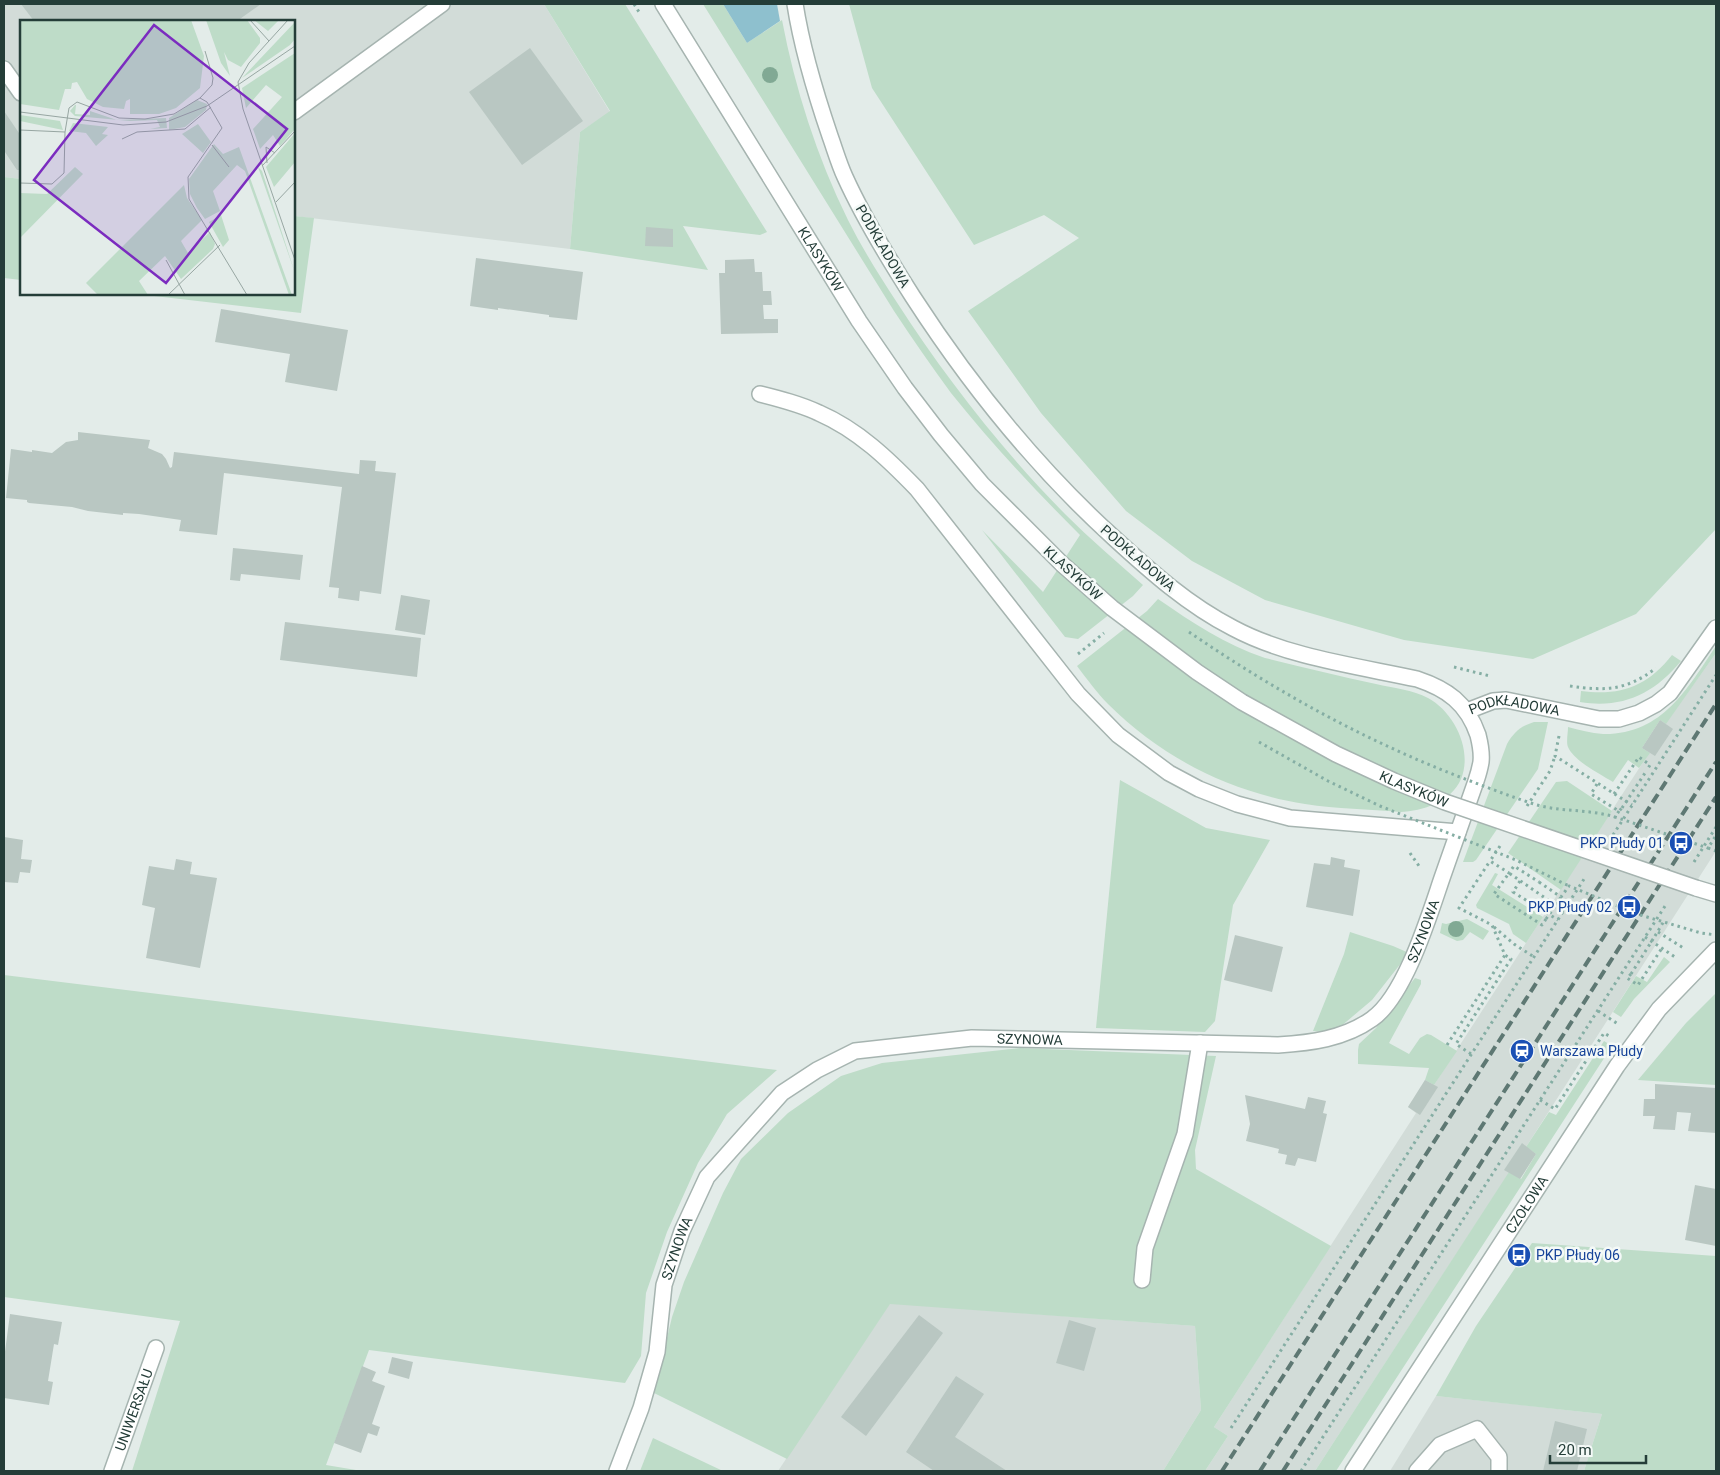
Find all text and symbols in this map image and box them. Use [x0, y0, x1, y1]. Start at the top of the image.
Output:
inset map [20, 20, 295, 295]
street label: PODKŁADOWA [853, 202, 913, 290]
street label: KLASYKÓW [795, 224, 847, 295]
street label: PODKŁADOWA [1098, 521, 1178, 595]
street label: KLASYKÓW [1041, 542, 1107, 604]
street label: PODKŁADOWA [1466, 692, 1561, 719]
street label: KLASYKÓW [1377, 767, 1451, 811]
bus stop icon: PKP Płudy 01 [1668, 830, 1694, 856]
place label: PKP Płudy 01 [1580, 835, 1664, 851]
bus stop icon: PKP Płudy 02 [1616, 894, 1642, 920]
street label: SZYNOWA [1404, 897, 1442, 965]
place label: PKP Płudy 02 [1528, 899, 1612, 915]
street label: SZYNOWA [997, 1031, 1063, 1048]
station icon: Warszawa Płudy [1509, 1038, 1535, 1064]
place label: Warszawa Płudy [1540, 1043, 1643, 1059]
street label: CZOŁOWA [1502, 1173, 1551, 1236]
street label: SZYNOWA [658, 1214, 696, 1282]
bus stop icon: PKP Płudy 06 [1506, 1242, 1532, 1268]
place label: PKP Płudy 06 [1536, 1247, 1620, 1263]
street label: UNIWERSAŁU [112, 1367, 156, 1453]
scale bar [1550, 1432, 1646, 1464]
text: 20 m [1558, 1441, 1592, 1459]

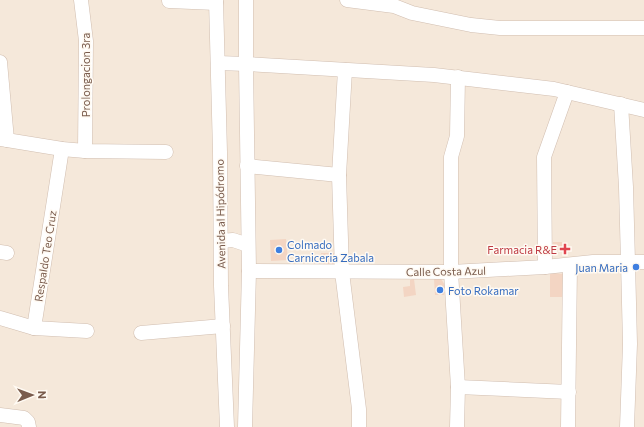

====

EXERCISE
Bring together each line above where the string "text" turns up.

RESULT OF THIS EXERCISE
Find all text and symbols in this map image and box them. Use [x0, y0, x1, y1]. Start at the top of the image.
text: 20 m [1558, 1441, 1592, 1459]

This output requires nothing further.